第二に、「地元地域への関心」。学力の3要素(「基礎知識を身につける」・「判断力や表現力」・「主体的な学力」)にも通じますが、高校や大学、そしてその先でも、人々と連携して主体的に課題に取り組む姿勢は重視されています。本や座学の学びも有意義ですが、地元の社会課題に即して関心を持ち、実際に地域の自治体・企業等と積極的に連携しながら問題解決に貢献する。この経験は社会において必ず生きてきます。

第三に、「グローバルな視座」。語学力以外に、日本の歴史、文学、文化、芸術の知識などを、自分の頭で考え自分の言葉で語り、新興国・途上国を含む世界の人々とコミュニケーションできることが求められます。
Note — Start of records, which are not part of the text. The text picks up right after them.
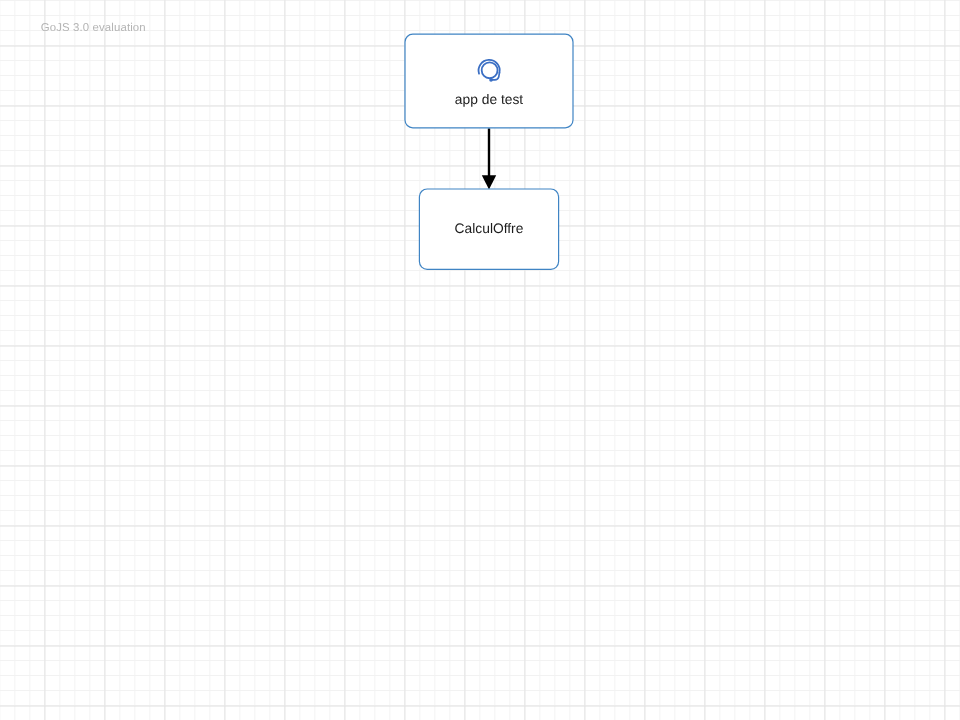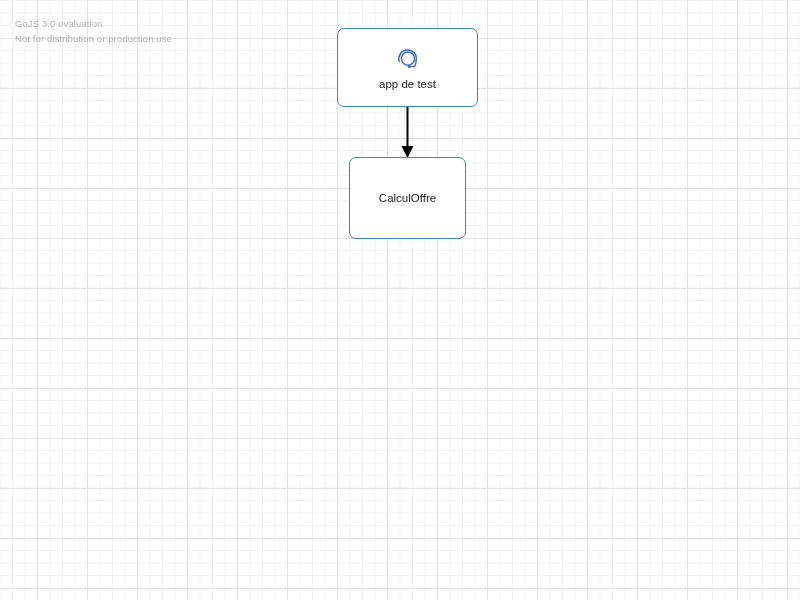--- a/index.html
+++ b/index.html
@@ -42,7 +42,7 @@
   
   #watermark {
     position: absolute;
-    left: 15px;
+    left: 34px;
     top: 16px;
     line-height: 15px;
     font-size: 9.5px;

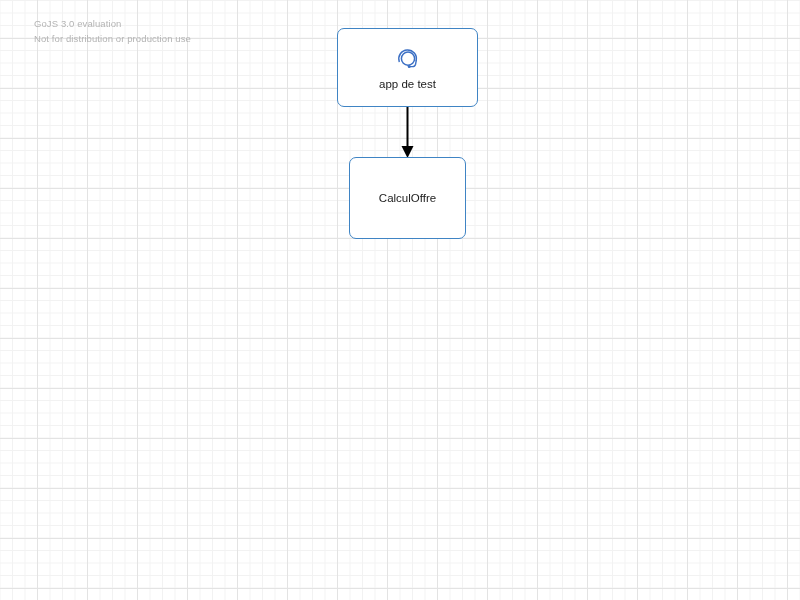--- a/index.html
+++ b/index.html
@@ -106,7 +106,6 @@
 
   <div id="watermark">
     <div>GoJS 3.0 evaluation</div>
-    <div>Not for distribution or production use</div>
   </div>
 
   <svg id="link-layer" width="800" height="600" viewBox="0 0 800 600" xmlns="http://www.w3.org/2000/svg">

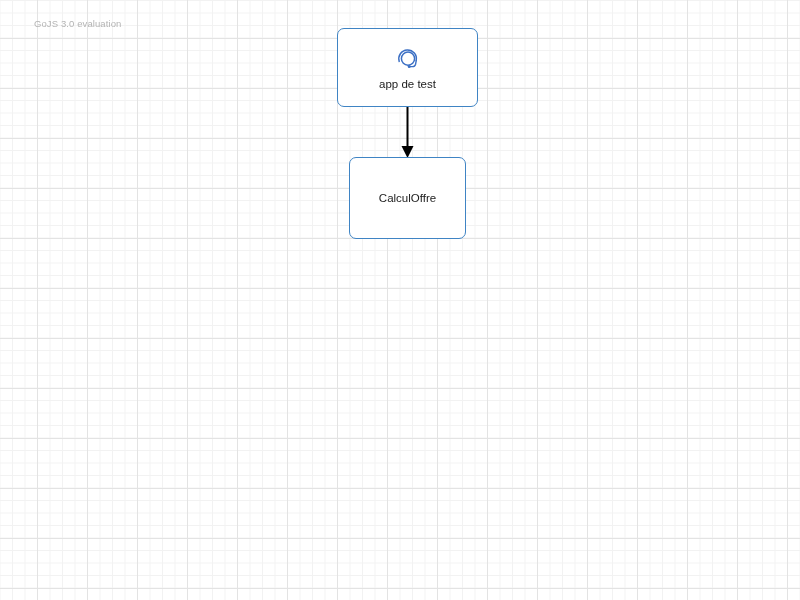--- a/index.html
+++ b/index.html
@@ -86,7 +86,7 @@
     left: 349px;
     top: 157px;
     width: 117px;
-    height: 82px;
+    height: 68px;
   }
また、現状として日本はまだまだバリアフリー・男女協同参画のような、「共生社会を理解し実践する」という意識が欧米にくらべると低いのが実情です。グローバルな時代に生きるためには、このような考え方や視点に立つことも重要でしょう。

文理融合の素養を身につけ、「夢」をもって次の時代へ

文理融合の素養を身につけ、「夢」をもって次の時代へ

これまでも話したとおり、教養(リベラルアーツ)は文理融合の視点という点で、あるいは国際交流の点で、大変意味のあるものです。高校の学習では文系でも物理・化学を勉強し、理系でも歴史や国語・古文を勉強します。その学びは必ずこれからの教養の基礎になるので、ぜひ特定の科目を疎かにすることなく励んでください。
また、数学・コンピューターの知識は、人文社会系の研究においてもおおいに役に立ちます。たとえば、自動車1台の生産活動にどれぐらいのCO2が排出されるか算出しようとした際、原材料の鉄やアルミの生産工程で排出したCO2も当然考える必要があります。連立方程式の知識さえあれば、これらの数値も表計算ソフトで算出できるのです。もっとも、数学も万能ではなく、その対象となるものが数学的に同質であるか、どの範囲まで計算が成立するかという理解が欠かせません。そのためにも人間・社会・文化の知識をつけ、感覚をつかむことが大切といえるでしょう。

最後に、これから受験勉強に臨む皆さんへ。どうか「夢」をもってこれからの受験勉強に取り組んでください。もっとも、「なかなか夢や社会問題への関心を持てない」という方もいるかもしれません。その場合は、まずはふとした時の好奇心を大事にしてください。たとえば、ニュースで「これはどうしてだろう」と気になることがあったら、図書館や書店に立ち寄ってみる。友達と社会問題に関して「もし自分が総理大臣だったらどう判断する?」と会話をする。町内会で掃除をする際に、年配の人に戦後の高度経済の時代の思い出を聞いてみる。そういう様々な機会を重ねるうちに、好奇心のアンテナがさらに反応するようになり、ますます関心が広がっていきます。

このような積み重ねは、絶対に大学や社会でも生きていきます。そして「こんな研究をしたい」、「これを解決したい」という夢をもっていれば、たとえ挫折しそうになっても必ず次につなげられます。ぜひ希望をもってそれぞれの受験に挑んでください。ご清聴ありがとうございました。